◆ 必要な作業 1 ◆
エントリのうち、「1. 创建执行上下文环境。」を含む行から「- **js 事件轮询机制：**」を含む行までを、両端の行も含めて一字一句そのまま再掲してください。

第398回:プリペイドSIMがあれば歩いてゆける、この東京砂漠
2015.05.15 マッキナ あらモーダ!日本滞在中モバイル奮闘記
日本では外国人旅行客増加を背景に、2014年から短期滞在者向けのモバイル用プリペイドSIMカードの販売が活発化してきた。ということで、今回はそのお話。
イタリア在住のボクにとって、出張時のモバイル通信手段は頭の痛い問題だ。ボクが普段イタリアで使っているのは、この地で一般的なプリペイド方式のSIMカードを入れたスマートフォンである。例えば、隣国であるフランスやスイスで使用するには、国境を越えて一歩踏み込んだ途端、ローミング料金が必要となる。音声通話やショートメッセージは、欧州連合(EU)の政策・指導によって以前よりずいぶん安くなった。しかし、インターネットの使用は、格安プランを申し込んでも、いまだにかなり高い。日本での料金は推して知るべしで、えらい高額になる。
思い起こせば1990年代の末、ボクは日本に行くたびポケットベルを契約しては出国時に解約していた。かつて「ポケベルが鳴らなくて」という歌謡曲ができるくらいポケットベルが普及していた時代とは対照的に、すでにオワコン的デバイスだったが仕方なかった。
やがてPHSや、今でいうガラケーを使うようになっても、同様に契約と解約を繰り返した。だが、何年かすると、例の「◯年縛り」および「違約金」の制度が導入され、日本在住の人と同様の契約が困難になってしまった。
そんなボクを救ってくれたのは、一部の移動体通信会社が提供するプリペイド携帯電話だった。ただし、携帯メールやショートメッセージの送受信はできるものの、インターネット接続できないため、普段使っているメールがチェックできない。
仕方ないので、入りたくもないネットカフェで禁煙のマットレス席を選び、パソコンを借りては無料ドリンク片手に基本時間内にメールチェックした。やがて犯罪防止の観点から身分証掲示およびメンバーズカード発行制度が導入され、気がつけば都内各地のネットカフェのメンバーズカードが、お年寄りの財布の診察券のごとくたまっていた。

◆ 提供エントリ ◆
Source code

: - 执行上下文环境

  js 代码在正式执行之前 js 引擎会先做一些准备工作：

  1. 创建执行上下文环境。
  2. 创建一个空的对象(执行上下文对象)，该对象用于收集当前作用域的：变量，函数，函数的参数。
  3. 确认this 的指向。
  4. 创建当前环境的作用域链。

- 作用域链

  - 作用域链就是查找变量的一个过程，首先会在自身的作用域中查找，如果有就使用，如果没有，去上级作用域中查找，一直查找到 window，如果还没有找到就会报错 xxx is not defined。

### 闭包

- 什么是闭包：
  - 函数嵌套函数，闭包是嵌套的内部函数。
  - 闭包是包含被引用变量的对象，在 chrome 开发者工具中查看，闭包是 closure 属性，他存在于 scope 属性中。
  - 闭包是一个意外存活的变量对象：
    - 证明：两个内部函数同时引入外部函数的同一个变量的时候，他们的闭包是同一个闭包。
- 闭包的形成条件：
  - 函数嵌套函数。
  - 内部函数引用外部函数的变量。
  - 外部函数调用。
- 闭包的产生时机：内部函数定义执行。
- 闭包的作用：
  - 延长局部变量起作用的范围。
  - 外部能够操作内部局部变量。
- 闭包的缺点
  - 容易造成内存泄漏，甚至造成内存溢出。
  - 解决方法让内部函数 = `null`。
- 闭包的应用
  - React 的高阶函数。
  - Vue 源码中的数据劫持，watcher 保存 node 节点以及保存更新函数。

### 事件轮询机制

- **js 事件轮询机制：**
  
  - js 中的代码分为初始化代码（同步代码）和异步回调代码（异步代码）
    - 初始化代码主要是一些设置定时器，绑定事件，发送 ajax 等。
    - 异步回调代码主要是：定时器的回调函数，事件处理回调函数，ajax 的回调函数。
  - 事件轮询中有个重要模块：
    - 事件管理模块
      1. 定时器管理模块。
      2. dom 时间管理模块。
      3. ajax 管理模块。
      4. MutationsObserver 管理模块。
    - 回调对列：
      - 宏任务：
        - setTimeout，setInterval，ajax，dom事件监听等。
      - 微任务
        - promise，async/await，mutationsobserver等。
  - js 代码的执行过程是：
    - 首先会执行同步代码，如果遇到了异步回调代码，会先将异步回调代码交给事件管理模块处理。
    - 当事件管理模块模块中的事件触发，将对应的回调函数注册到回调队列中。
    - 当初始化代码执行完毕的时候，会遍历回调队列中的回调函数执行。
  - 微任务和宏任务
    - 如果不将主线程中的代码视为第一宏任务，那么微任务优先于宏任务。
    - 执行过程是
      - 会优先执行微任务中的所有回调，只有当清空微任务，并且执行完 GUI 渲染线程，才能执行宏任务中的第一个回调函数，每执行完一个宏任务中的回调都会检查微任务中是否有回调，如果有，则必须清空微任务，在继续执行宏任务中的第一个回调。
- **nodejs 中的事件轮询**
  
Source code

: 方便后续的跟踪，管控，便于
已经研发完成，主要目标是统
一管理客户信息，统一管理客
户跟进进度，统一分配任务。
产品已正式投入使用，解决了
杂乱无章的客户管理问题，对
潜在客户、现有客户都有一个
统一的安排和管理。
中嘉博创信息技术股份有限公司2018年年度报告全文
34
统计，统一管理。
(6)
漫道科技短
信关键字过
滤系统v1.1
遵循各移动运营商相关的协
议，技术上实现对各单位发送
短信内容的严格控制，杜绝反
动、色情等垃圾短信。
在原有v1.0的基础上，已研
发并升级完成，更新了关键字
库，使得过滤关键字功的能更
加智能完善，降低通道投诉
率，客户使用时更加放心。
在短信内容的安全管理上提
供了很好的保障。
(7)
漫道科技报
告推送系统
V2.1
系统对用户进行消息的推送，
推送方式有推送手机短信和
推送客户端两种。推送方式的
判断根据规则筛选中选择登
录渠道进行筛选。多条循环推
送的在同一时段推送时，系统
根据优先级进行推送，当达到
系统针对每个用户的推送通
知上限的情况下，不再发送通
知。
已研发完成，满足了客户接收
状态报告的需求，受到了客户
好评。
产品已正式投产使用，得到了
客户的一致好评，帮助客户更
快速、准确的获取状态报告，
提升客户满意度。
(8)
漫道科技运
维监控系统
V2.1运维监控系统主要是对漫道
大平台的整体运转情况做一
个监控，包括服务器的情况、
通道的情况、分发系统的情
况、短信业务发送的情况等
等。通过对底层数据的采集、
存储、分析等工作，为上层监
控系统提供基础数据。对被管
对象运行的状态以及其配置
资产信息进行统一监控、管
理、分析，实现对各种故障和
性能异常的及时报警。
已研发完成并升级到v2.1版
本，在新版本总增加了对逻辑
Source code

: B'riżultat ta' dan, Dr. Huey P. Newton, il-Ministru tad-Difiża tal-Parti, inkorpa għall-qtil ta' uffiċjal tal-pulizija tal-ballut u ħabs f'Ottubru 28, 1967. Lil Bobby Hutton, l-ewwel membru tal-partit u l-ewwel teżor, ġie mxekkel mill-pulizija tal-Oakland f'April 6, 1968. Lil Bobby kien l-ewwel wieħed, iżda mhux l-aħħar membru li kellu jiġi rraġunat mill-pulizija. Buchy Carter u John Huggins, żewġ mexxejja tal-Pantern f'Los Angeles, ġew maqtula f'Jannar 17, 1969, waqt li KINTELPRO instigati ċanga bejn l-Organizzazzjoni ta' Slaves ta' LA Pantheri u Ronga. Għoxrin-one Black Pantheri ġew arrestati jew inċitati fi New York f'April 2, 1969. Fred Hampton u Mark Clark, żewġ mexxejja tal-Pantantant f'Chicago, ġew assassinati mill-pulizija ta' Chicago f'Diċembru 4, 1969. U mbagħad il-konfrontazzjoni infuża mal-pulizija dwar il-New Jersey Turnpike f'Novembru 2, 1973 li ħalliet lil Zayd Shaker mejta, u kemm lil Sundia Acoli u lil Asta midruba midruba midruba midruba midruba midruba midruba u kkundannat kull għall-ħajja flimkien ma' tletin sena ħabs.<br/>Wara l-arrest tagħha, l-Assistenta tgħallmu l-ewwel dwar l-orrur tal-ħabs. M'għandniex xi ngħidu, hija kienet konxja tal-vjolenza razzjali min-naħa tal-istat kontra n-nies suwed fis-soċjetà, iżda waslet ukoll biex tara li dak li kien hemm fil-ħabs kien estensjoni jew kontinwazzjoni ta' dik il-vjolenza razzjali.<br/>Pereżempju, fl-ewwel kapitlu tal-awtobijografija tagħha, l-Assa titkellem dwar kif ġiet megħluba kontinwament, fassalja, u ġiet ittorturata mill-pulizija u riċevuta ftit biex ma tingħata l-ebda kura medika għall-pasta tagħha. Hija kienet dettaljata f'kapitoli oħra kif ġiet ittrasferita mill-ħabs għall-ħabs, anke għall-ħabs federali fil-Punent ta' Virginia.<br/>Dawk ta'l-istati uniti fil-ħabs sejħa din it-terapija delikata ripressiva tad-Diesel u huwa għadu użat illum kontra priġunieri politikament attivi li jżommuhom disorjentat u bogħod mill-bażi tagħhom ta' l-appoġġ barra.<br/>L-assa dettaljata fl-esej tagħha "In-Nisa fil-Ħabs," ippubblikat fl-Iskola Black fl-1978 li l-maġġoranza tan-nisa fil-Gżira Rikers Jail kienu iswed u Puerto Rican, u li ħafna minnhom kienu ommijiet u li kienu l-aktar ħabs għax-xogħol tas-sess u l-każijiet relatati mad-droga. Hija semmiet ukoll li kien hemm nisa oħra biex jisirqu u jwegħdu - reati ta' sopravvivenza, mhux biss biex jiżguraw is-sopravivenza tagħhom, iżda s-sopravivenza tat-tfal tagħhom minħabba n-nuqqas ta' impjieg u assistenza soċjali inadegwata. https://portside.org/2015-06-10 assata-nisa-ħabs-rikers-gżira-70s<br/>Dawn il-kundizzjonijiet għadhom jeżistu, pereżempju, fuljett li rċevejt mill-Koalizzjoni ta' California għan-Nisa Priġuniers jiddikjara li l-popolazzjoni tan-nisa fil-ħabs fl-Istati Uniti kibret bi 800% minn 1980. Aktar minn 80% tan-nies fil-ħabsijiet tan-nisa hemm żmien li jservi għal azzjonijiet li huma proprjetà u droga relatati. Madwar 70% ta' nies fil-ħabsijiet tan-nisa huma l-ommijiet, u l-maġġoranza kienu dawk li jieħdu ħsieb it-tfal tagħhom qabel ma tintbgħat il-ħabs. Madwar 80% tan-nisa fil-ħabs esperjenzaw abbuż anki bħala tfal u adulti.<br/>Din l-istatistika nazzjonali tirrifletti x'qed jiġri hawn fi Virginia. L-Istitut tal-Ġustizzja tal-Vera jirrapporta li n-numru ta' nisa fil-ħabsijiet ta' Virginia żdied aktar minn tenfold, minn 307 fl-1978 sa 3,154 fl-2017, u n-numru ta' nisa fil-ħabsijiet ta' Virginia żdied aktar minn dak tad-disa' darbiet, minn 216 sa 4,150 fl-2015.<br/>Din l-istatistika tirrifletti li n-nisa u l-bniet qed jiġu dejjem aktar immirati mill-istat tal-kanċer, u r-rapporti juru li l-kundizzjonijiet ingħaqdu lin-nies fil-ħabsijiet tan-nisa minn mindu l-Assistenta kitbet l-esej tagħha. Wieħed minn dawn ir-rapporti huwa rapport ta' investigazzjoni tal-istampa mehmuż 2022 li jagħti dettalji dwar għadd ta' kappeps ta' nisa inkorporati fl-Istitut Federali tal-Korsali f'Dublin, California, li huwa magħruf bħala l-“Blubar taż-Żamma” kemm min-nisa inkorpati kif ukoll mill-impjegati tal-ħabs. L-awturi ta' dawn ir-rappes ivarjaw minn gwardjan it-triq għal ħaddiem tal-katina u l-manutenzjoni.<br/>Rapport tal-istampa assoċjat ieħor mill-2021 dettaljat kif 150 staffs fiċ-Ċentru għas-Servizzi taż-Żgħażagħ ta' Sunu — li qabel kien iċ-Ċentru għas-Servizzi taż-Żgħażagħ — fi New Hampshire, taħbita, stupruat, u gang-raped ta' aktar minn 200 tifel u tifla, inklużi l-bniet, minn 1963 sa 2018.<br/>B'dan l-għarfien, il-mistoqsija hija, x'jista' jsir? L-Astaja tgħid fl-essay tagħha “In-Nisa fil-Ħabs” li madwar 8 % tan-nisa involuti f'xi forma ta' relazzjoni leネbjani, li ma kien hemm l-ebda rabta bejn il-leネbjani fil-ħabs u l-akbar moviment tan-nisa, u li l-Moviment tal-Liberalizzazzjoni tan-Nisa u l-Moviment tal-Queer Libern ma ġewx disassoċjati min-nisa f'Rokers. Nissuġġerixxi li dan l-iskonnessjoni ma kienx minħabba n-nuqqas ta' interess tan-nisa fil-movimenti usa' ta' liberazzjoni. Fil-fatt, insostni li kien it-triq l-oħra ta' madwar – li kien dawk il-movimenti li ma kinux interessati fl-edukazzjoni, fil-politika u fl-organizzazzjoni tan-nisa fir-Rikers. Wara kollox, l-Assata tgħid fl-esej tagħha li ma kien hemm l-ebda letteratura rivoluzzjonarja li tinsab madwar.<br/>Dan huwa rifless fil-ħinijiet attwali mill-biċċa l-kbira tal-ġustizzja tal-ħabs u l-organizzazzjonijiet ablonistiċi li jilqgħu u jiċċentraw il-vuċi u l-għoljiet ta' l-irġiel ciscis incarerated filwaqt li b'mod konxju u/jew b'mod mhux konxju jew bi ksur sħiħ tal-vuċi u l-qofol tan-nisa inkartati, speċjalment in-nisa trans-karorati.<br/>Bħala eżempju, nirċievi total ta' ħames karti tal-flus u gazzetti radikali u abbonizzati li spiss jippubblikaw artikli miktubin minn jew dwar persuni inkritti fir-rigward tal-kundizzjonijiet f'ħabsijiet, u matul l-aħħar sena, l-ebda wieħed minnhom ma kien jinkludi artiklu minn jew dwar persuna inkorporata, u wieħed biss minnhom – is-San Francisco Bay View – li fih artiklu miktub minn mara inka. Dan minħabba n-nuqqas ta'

◆ 必要な作業 2 ◆
出典抜粋の「やがてPHSや、今でいうガラ」から「診察券のごとくたまっていた。」までの部分を、一字一句変えずに書き写してください。

◆ 記述解答 1 ◆
  1. 创建执行上下文环境。
  2. 创建一个空的对象(执行上下文对象)，该对象用于收集当前作用域的：变量，函数，函数的参数。
  3. 确认this 的指向。
  4. 创建当前环境的作用域链。

- 作用域链

  - 作用域链就是查找变量的一个过程，首先会在自身的作用域中查找，如果有就使用，如果没有，去上级作用域中查找，一直查找到 window，如果还没有找到就会报错 xxx is not defined。

### 闭包

- 什么是闭包：
  - 函数嵌套函数，闭包是嵌套的内部函数。
  - 闭包是包含被引用变量的对象，在 chrome 开发者工具中查看，闭包是 closure 属性，他存在于 scope 属性中。
  - 闭包是一个意外存活的变量对象：
    - 证明：两个内部函数同时引入外部函数的同一个变量的时候，他们的闭包是同一个闭包。
- 闭包的形成条件：
  - 函数嵌套函数。
  - 内部函数引用外部函数的变量。
  - 外部函数调用。
- 闭包的产生时机：内部函数定义执行。
- 闭包的作用：
  - 延长局部变量起作用的范围。
  - 外部能够操作内部局部变量。
- 闭包的缺点
  - 容易造成内存泄漏，甚至造成内存溢出。
  - 解决方法让内部函数 = `null`。
- 闭包的应用
  - React 的高阶函数。
  - Vue 源码中的数据劫持，watcher 保存 node 节点以及保存更新函数。

### 事件轮询机制

- **js 事件轮询机制：**

◆ 記述解答 2 ◆
やがてPHSや、今でいうガラケーを使うようになっても、同様に契約と解約を繰り返した。だが、何年かすると、例の「◯年縛り」および「違約金」の制度が導入され、日本在住の人と同様の契約が困難になってしまった。
そんなボクを救ってくれたのは、一部の移動体通信会社が提供するプリペイド携帯電話だった。ただし、携帯メールやショートメッセージの送受信はできるものの、インターネット接続できないため、普段使っているメールがチェックできない。
仕方ないので、入りたくもないネットカフェで禁煙のマットレス席を選び、パソコンを借りては無料ドリンク片手に基本時間内にメールチェックした。やがて犯罪防止の観点から身分証掲示およびメンバーズカード発行制度が導入され、気がつけば都内各地のネットカフェのメンバーズカードが、お年寄りの財布の診察券のごとくたまっていた。